To assess care needs related to sexual and reproductive health of patients and survivors diagnosed with cancer during adolescence and young adulthood (AYA).

Methods

Participants (N = 190) were predominantly female (87.4%) and diagnosed with cancer between age 12–39 years. Common diagnoses included breast cancer (37.1%) or leukemia/lymphoma (27.2%). Cancer patients/survivors completed an online survey, which assessed care needs regarding sexual health and fertility/reproductive health. They provided written open answers, which were qualitatively analyzed.

Results

Care needs related to sexual health varied and included a need for more information about possible effects on sexual health, which will enable patients/survivors to better anticipate (physical and mental) side effects of cancer on sexual health. AYA patients/survivors need support from providers who normalize the topic of sex, who offer guidance in coping with numerous questions, who provide resources and practical tips and tricks, and who refer to specialists if needed.
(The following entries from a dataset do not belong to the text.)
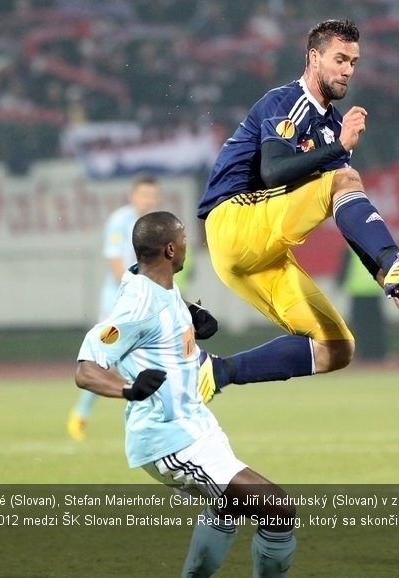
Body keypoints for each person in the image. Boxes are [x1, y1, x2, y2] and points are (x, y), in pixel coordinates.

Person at [196, 19, 399, 392]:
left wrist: (382, 275)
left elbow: (347, 209)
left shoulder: (332, 125)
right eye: (340, 59)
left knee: (337, 347)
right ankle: (396, 259)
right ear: (314, 58)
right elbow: (272, 171)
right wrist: (341, 148)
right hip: (234, 220)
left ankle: (217, 371)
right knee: (344, 177)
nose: (347, 70)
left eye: (354, 62)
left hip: (257, 256)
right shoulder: (287, 102)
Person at [74, 211, 296, 577]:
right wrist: (128, 389)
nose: (188, 249)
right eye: (185, 243)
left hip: (197, 427)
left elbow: (160, 314)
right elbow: (86, 369)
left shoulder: (155, 282)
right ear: (171, 249)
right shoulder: (137, 305)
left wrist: (190, 314)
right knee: (278, 509)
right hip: (171, 441)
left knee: (228, 507)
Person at [67, 174, 162, 440]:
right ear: (133, 196)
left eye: (153, 196)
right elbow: (115, 261)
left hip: (146, 305)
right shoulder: (120, 221)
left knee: (145, 358)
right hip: (117, 307)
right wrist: (132, 290)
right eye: (144, 194)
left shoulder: (157, 226)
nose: (148, 200)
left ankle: (143, 418)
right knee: (105, 359)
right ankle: (81, 413)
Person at [336, 247, 387, 361]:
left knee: (362, 326)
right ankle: (379, 353)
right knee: (375, 326)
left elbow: (344, 270)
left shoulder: (350, 250)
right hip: (372, 292)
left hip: (358, 293)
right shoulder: (375, 249)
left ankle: (365, 353)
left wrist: (338, 286)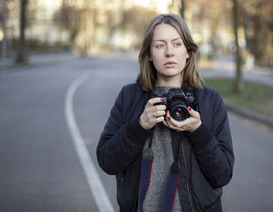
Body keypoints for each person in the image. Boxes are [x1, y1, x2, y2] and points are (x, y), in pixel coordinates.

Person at [96, 13, 234, 212]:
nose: (169, 52)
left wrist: (198, 132)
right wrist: (139, 126)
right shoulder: (129, 97)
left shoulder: (210, 101)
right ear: (150, 55)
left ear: (188, 51)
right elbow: (107, 162)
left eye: (177, 44)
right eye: (160, 45)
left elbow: (222, 175)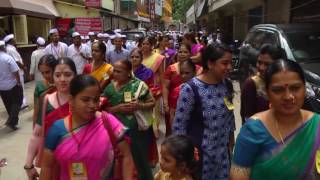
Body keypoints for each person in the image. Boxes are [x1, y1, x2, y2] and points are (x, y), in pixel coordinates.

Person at [230, 59, 320, 179]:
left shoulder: (316, 124)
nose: (288, 96)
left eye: (295, 88)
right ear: (267, 93)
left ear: (305, 89)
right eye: (278, 90)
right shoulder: (253, 130)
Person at [39, 75, 134, 179]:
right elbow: (46, 167)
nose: (93, 105)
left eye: (96, 100)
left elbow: (127, 156)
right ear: (71, 99)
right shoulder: (57, 130)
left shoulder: (108, 122)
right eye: (85, 100)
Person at [173, 44, 235, 180]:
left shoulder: (227, 85)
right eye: (224, 63)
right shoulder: (191, 89)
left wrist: (231, 143)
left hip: (222, 155)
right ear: (210, 63)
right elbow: (179, 126)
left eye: (231, 63)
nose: (229, 67)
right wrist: (183, 157)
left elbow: (230, 115)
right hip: (200, 156)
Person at [24, 57, 77, 180]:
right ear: (53, 77)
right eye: (58, 75)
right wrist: (28, 165)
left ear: (75, 75)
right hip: (51, 163)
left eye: (68, 75)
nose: (62, 79)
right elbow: (37, 134)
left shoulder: (83, 100)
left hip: (78, 161)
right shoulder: (46, 100)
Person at [103, 60, 155, 180]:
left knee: (138, 157)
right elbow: (103, 109)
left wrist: (139, 106)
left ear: (128, 72)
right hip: (115, 131)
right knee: (119, 159)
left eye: (119, 72)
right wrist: (117, 108)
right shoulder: (110, 87)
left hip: (136, 132)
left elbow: (152, 102)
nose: (115, 74)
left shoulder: (139, 85)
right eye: (114, 71)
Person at [240, 44, 286, 124]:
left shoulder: (285, 82)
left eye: (267, 64)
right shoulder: (251, 84)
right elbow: (248, 118)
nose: (261, 67)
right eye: (259, 62)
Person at [163, 44, 200, 136]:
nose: (182, 54)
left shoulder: (198, 69)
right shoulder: (171, 68)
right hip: (174, 101)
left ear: (190, 54)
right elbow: (165, 87)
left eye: (185, 52)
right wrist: (165, 103)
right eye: (180, 52)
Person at [141, 37, 165, 137]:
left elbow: (161, 75)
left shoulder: (158, 58)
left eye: (147, 44)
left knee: (154, 111)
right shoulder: (138, 57)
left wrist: (162, 89)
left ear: (152, 45)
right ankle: (145, 127)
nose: (145, 46)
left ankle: (154, 129)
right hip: (140, 87)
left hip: (153, 87)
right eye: (143, 44)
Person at [0, 40, 23, 130]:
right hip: (12, 85)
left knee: (8, 103)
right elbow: (15, 71)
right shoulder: (7, 58)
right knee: (17, 101)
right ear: (3, 48)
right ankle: (11, 121)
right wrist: (18, 82)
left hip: (1, 87)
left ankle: (12, 122)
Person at [4, 33, 28, 109]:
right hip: (18, 71)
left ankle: (18, 103)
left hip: (13, 71)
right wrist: (23, 67)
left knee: (16, 88)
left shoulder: (8, 48)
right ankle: (22, 104)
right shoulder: (11, 49)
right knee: (21, 87)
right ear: (11, 41)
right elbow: (17, 61)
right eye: (14, 39)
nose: (15, 40)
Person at [32, 54, 57, 127]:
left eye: (47, 72)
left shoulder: (63, 85)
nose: (45, 76)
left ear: (55, 69)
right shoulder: (40, 87)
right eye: (42, 73)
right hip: (46, 126)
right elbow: (36, 112)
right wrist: (35, 130)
Participants would like providers to initiate conversations and communicate openly and honestly without taboo, bias, or shame. Care needs regarding reproductive health included needing support in navigating reproduction after cancer, while unmet information needs were central. This included needing information about fertility status and assessment options, reproduction/contraceptives, the safety of pregnancies, and the (im)possibility of alternatives to biological parenthood.

Conclusion

Communication is key in informing and supporting AYA cancer patients and survivors regarding their sexual and reproductive health. Providers should assess individual patients'/survivors’ needs and tailor information that is tangible accordingly. Additional recommendations for healthcare providers are presented.